Lemons and Cherries
In 1970 the economist George Akerlof wrote a famous paper called 'The Market for Lemons: Quality Uncertainty and the Market Mechanism'. It focused on how some used cars sold might be 'lemons' (slang for a car found to be defective after purchase) and others 'cherries' (cars that were sound). The problem, Akerlof noted, was that as buyers did not have as much information as sellers they ran the risk of buying a lemon and not a cherry.
The same happens in the recruitment environment. Hiring companies always have to take a chance when hiring; in many scenarios employees do turn out to be lemons. This results in major issues for an employer, not least the financial costs of a failed hire. So, here's what you'd typically do when buying a car - and how you can apply it to hiring.
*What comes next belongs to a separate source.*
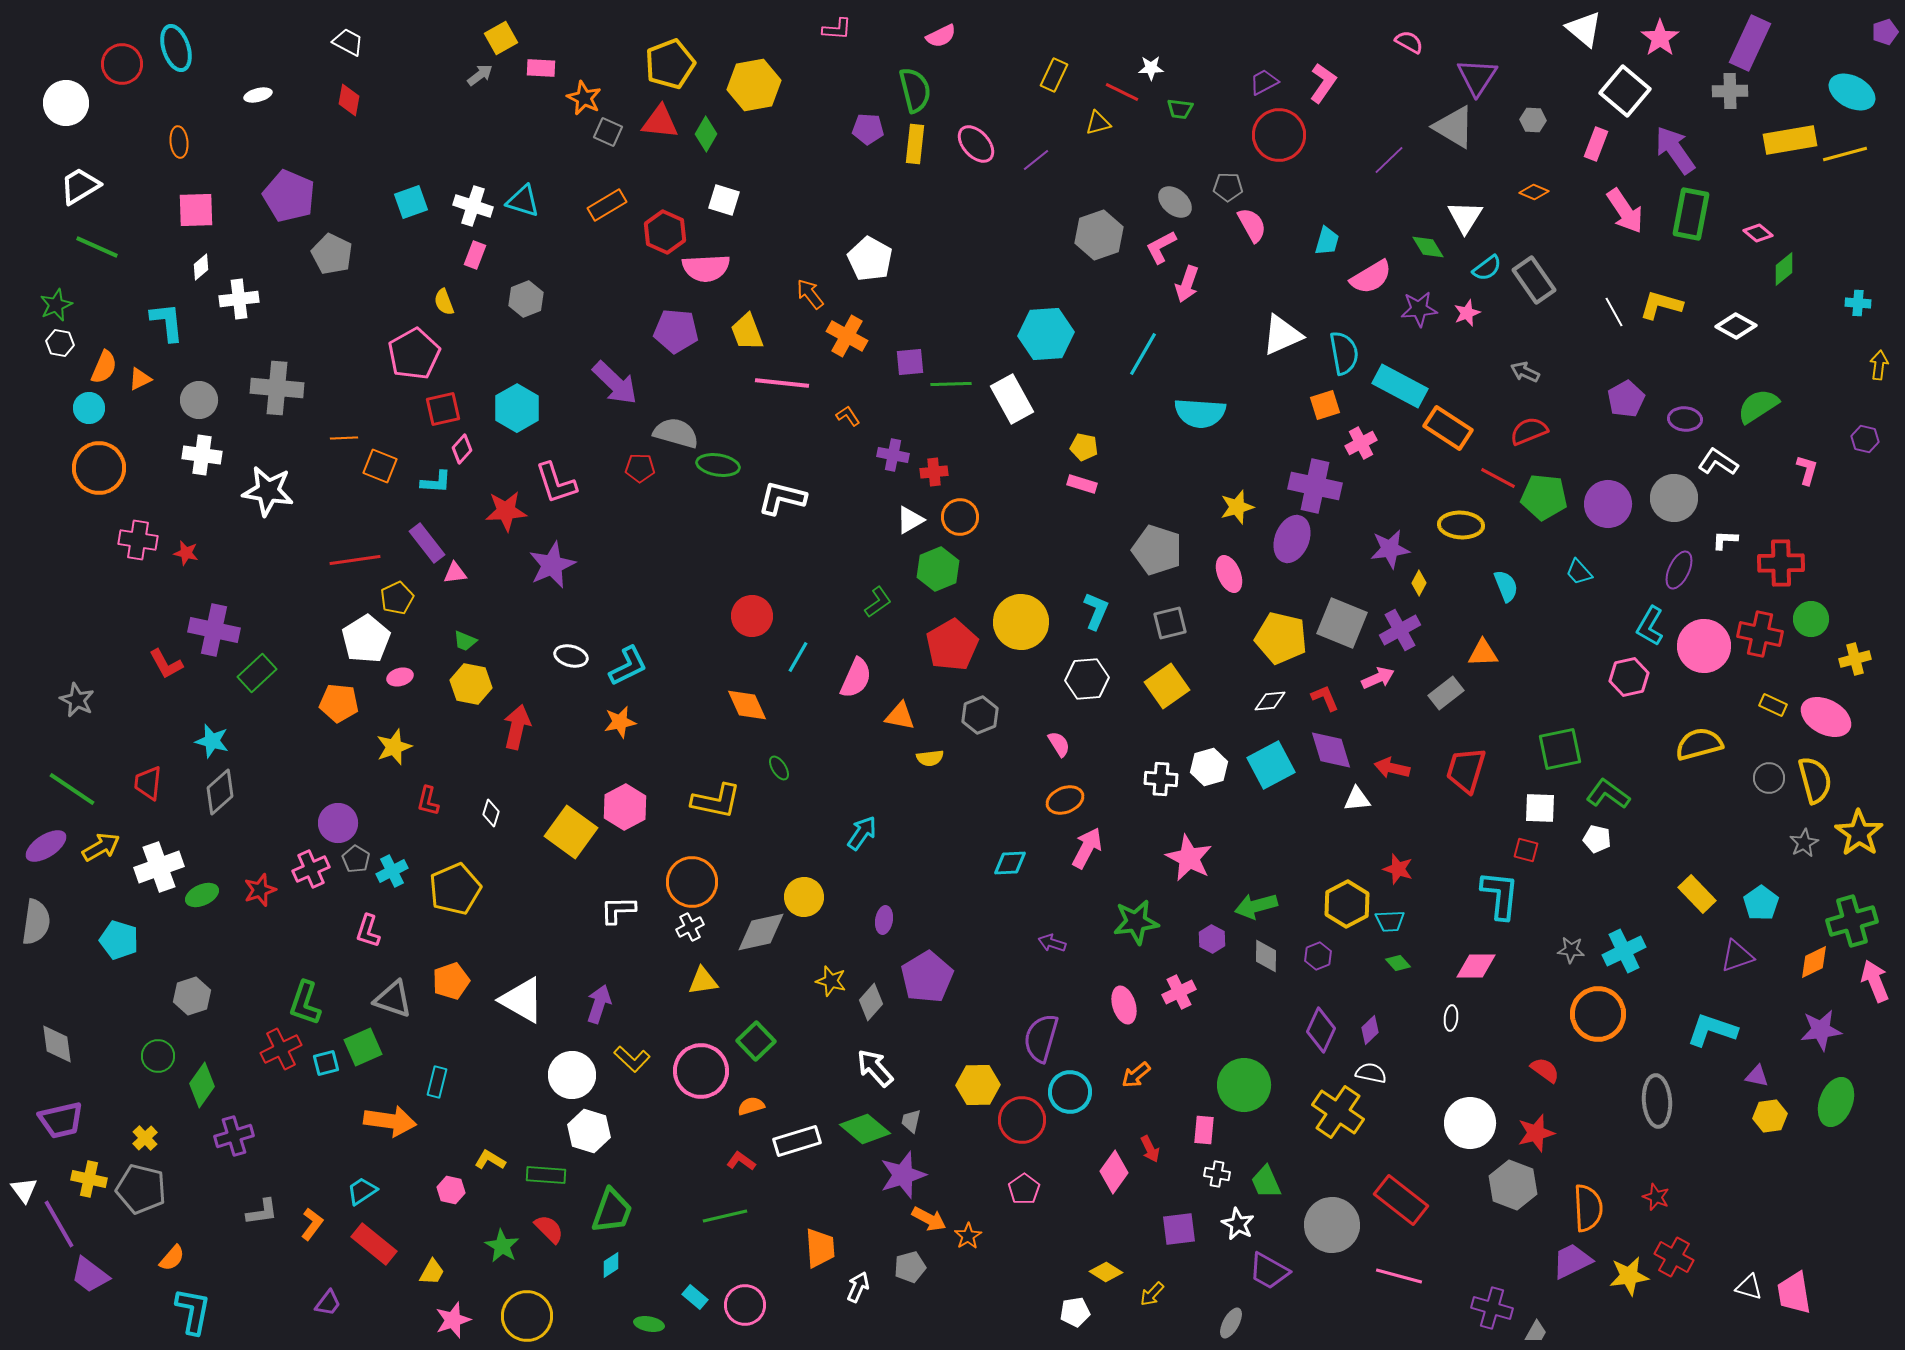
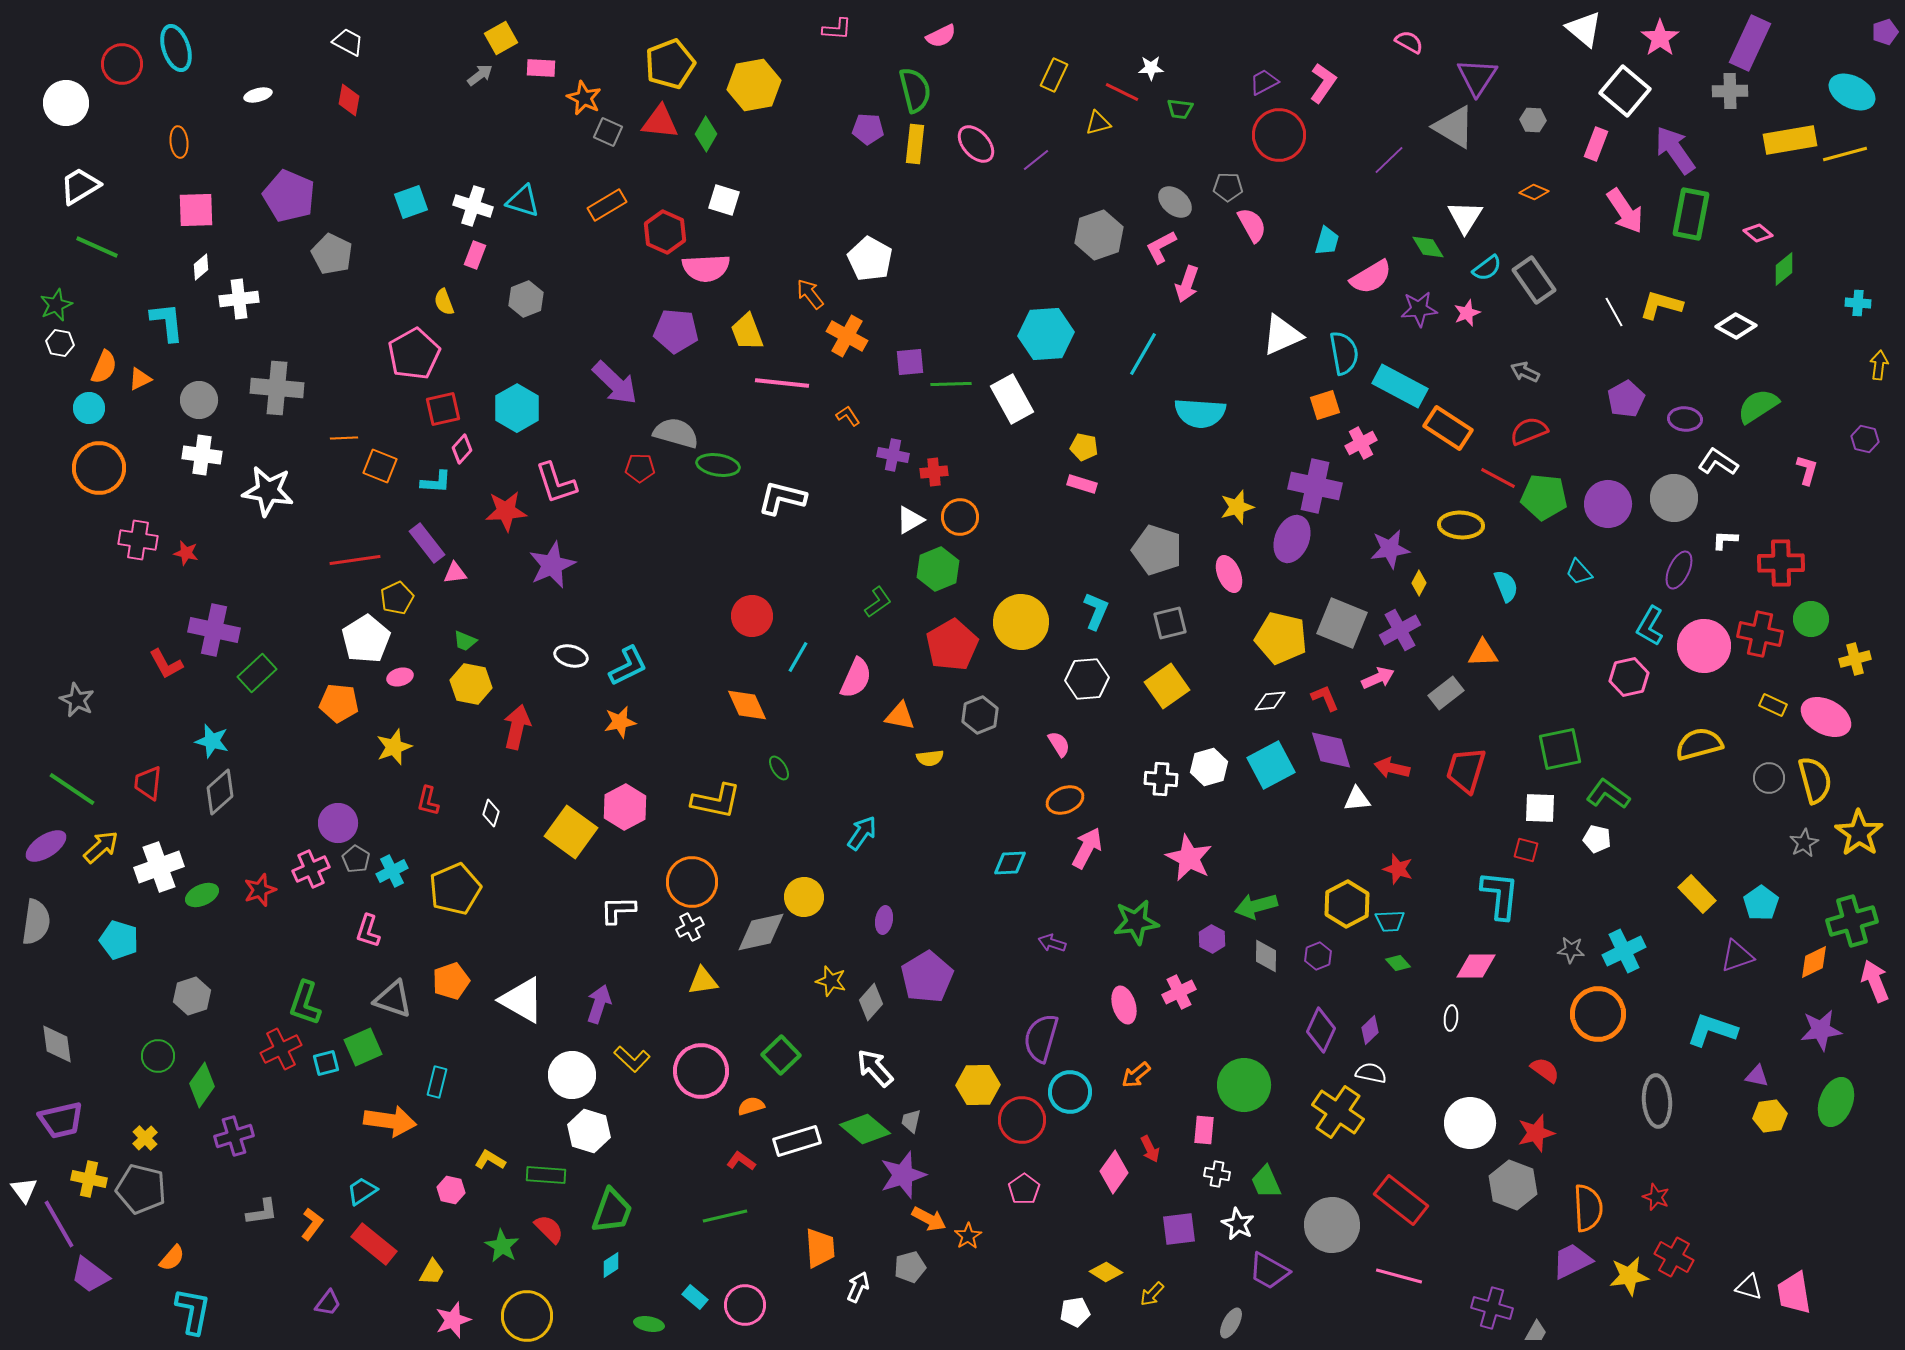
yellow arrow at (101, 847): rotated 12 degrees counterclockwise
green square at (756, 1041): moved 25 px right, 14 px down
- You’d decide what car you want and why – a people-carrier for your family, a Porsche because you fancy some fun, and so on. In the same way, it is imperative you have a clear understanding of what person you want to recruit and why; a job description helps but it is not enough on its own.
- You next choose where you’re going to buy the car from – a private sale, an auction, or a reputable dealer. There may be higher costs involved with a dealer but you’d hopefully get a better service and some shared risk (i.e. a warranty and full service). Apply the same to your search based on your needs and the risk involved – do you want to advertise, use your own network, engage a recruiter, or retain an executive search firm?
- Some people may only view one car but most people will compare different vehicles and choose their preferred option – I can’t stress enough how risky it is to interview only one candidate.
- Test-driving a car is an essential means of assessing what the car may be like in the long run, and it also helps you to spot any defects – so try and include a case study/scenario/presentation in your recruitment process and see how candidates perform.
- Cars will full service histories are considered safer purchases and I always look through the vehicle documents after a test drive. Candidates often have a range of supporting documents such as proof of earnings and reference letters. View them!
- We all see adverts from car data companies asking for us to call or text them to find out more about the vehicle in question… in the same way, calling at least two referees about a candidate can be really useful. Watch out for our guide to taking references which will be uploaded to the website in the next few weeks.
- When considering price and negotiation, looking at comparable car prices on the Internet and in magazines is often the norm, so as a hiring company find out what the current average market salaries are – don’t simply stick to your internal salary scales because ‘that’s what we have paid in the last five years’. Good recruiters are a great source of advice.
- Once you’ve agreed the purchase you go away, sort out the cash or bank transfer and pay on time, then collect the car on time. Do the same after a candidate verbally accepts an offer from you – get the paperwork to them on schedule and make their transition into your company as smooth as possible.